*** Records for this task ***

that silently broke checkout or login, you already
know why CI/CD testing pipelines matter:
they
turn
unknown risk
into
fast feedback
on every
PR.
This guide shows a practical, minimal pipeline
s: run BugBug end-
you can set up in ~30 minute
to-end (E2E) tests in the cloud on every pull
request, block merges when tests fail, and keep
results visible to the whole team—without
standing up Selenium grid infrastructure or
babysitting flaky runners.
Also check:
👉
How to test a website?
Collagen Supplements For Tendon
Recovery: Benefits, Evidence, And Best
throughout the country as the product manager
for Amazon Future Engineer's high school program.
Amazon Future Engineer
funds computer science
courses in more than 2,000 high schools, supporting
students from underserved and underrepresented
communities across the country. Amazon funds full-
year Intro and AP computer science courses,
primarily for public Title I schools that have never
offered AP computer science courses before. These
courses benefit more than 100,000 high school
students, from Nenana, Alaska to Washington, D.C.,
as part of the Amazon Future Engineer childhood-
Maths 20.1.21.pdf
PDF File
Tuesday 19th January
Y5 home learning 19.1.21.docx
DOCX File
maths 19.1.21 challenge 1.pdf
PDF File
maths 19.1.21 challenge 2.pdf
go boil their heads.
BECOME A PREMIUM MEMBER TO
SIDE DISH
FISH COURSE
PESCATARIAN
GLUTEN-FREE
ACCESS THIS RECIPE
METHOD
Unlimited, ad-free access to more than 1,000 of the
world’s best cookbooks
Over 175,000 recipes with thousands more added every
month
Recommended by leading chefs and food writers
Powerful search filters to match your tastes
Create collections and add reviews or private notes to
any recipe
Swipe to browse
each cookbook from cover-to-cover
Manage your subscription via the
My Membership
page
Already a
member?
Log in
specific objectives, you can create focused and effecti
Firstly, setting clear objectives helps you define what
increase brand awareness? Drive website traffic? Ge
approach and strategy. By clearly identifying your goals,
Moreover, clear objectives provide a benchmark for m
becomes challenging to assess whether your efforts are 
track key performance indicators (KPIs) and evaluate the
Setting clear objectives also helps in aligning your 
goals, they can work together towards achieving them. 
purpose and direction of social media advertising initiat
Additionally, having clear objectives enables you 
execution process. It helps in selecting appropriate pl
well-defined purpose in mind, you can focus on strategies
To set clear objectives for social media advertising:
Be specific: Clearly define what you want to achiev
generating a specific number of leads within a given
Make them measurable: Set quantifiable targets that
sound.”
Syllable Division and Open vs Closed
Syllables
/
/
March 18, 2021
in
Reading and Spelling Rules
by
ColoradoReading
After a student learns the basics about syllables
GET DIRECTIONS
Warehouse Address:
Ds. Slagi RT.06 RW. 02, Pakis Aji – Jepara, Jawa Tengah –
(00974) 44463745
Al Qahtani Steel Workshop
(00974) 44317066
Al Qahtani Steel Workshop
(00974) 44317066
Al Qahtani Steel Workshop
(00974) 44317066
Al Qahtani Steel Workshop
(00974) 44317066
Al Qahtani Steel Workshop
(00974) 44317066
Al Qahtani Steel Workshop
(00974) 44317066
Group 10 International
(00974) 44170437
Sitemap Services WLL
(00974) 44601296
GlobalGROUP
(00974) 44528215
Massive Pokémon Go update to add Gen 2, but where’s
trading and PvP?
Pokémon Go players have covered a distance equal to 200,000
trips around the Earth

*** End of Records for this task ***

• Directions for this task: All of the records must be retyped exactly as they are.

• Answer to the exercise:
that silently broke checkout or login, you already
know why CI/CD testing pipelines matter:
they
turn
unknown risk
into
fast feedback
on every
PR.
This guide shows a practical, minimal pipeline
s: run BugBug end-
you can set up in ~30 minute
to-end (E2E) tests in the cloud on every pull
request, block merges when tests fail, and keep
results visible to the whole team—without
standing up Selenium grid infrastructure or
babysitting flaky runners.
Also check:
👉
How to test a website?
Collagen Supplements For Tendon
Recovery: Benefits, Evidence, And Best
throughout the country as the product manager
for Amazon Future Engineer's high school program.
Amazon Future Engineer
funds computer science
courses in more than 2,000 high schools, supporting
students from underserved and underrepresented
communities across the country. Amazon funds full-
year Intro and AP computer science courses,
primarily for public Title I schools that have never
offered AP computer science courses before. These
courses benefit more than 100,000 high school
students, from Nenana, Alaska to Washington, D.C.,
as part of the Amazon Future Engineer childhood-
Maths 20.1.21.pdf
PDF File
Tuesday 19th January
Y5 home learning 19.1.21.docx
DOCX File
maths 19.1.21 challenge 1.pdf
PDF File
maths 19.1.21 challenge 2.pdf
go boil their heads.
BECOME A PREMIUM MEMBER TO
SIDE DISH
FISH COURSE
PESCATARIAN
GLUTEN-FREE
ACCESS THIS RECIPE
METHOD
Unlimited, ad-free access to more than 1,000 of the
world’s best cookbooks
Over 175,000 recipes with thousands more added every
month
Recommended by leading chefs and food writers
Powerful search filters to match your tastes
Create collections and add reviews or private notes to
any recipe
Swipe to browse
each cookbook from cover-to-cover
Manage your subscription via the
My Membership
page
Already a
member?
Log in
specific objectives, you can create focused and effecti
Firstly, setting clear objectives helps you define what
increase brand awareness? Drive website traffic? Ge
approach and strategy. By clearly identifying your goals,
Moreover, clear objectives provide a benchmark for m
becomes challenging to assess whether your efforts are 
track key performance indicators (KPIs) and evaluate the
Setting clear objectives also helps in aligning your 
goals, they can work together towards achieving them. 
purpose and direction of social media advertising initiat
Additionally, having clear objectives enables you 
execution process. It helps in selecting appropriate pl
well-defined purpose in mind, you can focus on strategies
To set clear objectives for social media advertising:
Be specific: Clearly define what you want to achiev
generating a specific number of leads within a given
Make them measurable: Set quantifiable targets that
sound.”
Syllable Division and Open vs Closed
Syllables
/
/
March 18, 2021
in
Reading and Spelling Rules
by
ColoradoReading
After a student learns the basics about syllables
GET DIRECTIONS
Warehouse Address:
Ds. Slagi RT.06 RW. 02, Pakis Aji – Jepara, Jawa Tengah –
(00974) 44463745
Al Qahtani Steel Workshop
(00974) 44317066
Al Qahtani Steel Workshop
(00974) 44317066
Al Qahtani Steel Workshop
(00974) 44317066
Al Qahtani Steel Workshop
(00974) 44317066
Al Qahtani Steel Workshop
(00974) 44317066
Al Qahtani Steel Workshop
(00974) 44317066
Group 10 International
(00974) 44170437
Sitemap Services WLL
(00974) 44601296
GlobalGROUP
(00974) 44528215
Massive Pokémon Go update to add Gen 2, but where’s
trading and PvP?
Pokémon Go players have covered a distance equal to 200,000
trips around the Earth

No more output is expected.